At Film Workshop, Tsui didn't cuddle or coddle his directors. He fired esteemed auteurs King Hu (A Touch of Zen) and Yim Ho (Homecoming) off their projects; Woo walked out after Tsui re-edited three of his films, including The Killer. "I was not a good producer," Tsui admits. "The roles of producer and director should be like coach and fighter: the coach has to tell the boxer he's strong on the left or the right, that his eye's weakening, that it's time to call it quits. Back then, I got frustrated.
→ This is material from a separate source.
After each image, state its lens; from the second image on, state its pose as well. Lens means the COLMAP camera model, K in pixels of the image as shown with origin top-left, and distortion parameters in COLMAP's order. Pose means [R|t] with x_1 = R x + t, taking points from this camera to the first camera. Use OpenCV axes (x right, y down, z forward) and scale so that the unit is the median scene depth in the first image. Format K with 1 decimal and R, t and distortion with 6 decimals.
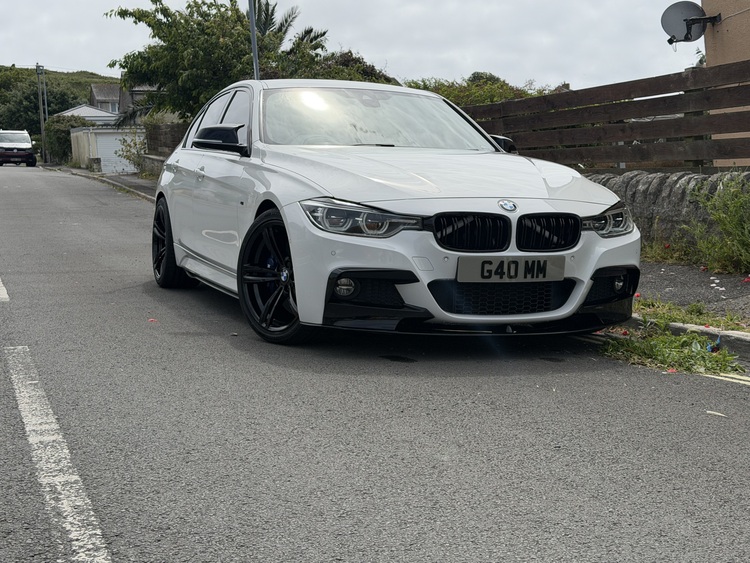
lens RADIAL K [[1046.6, 0, 373.3], [0, 1046.6, 278.9], [0, 0, 1]] dist [0.034138, 0.000000]
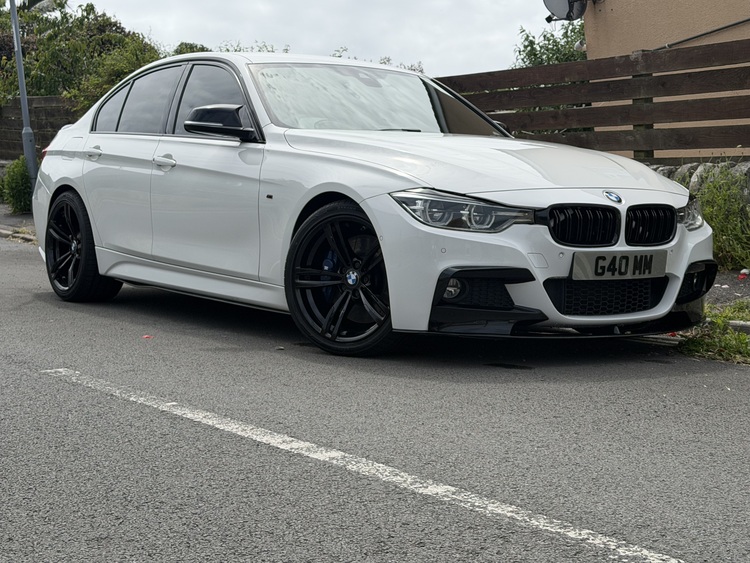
lens RADIAL K [[1259.5, 0, 378.9], [0, 1259.5, 284.2], [0, 0, 1]] dist [0.033363, 0.000000]
pose [[0.969198, -0.021144, 0.245372, -0.346732], [0.023134, 0.999719, -0.005227, 0.008394], [-0.245193, 0.010742, 0.969415, -0.027707]]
I never learned the difference between producing and directing."
After an abortive mid-'90s stint in Hollywood helming two Jean-Claude Van Damme actioners, Tsui returned home for a rest and a good think. "I had been working nonstop for too long," he says. "You have to get away and get a fresh perspective." Now he's back, frenetic as ever. He has done a remake of Zu with a hot young cast (including Crouching Tiger star Zhang Ziyi). He also produced Hong Kong's big Easter hit, the live-action-plus-animation Master Q 2001.
Our advice to American filmgoers: catch Time and Tide; visit your specialized video store; move to New York for the retrospectives. It's time to rock to Tsui Hark.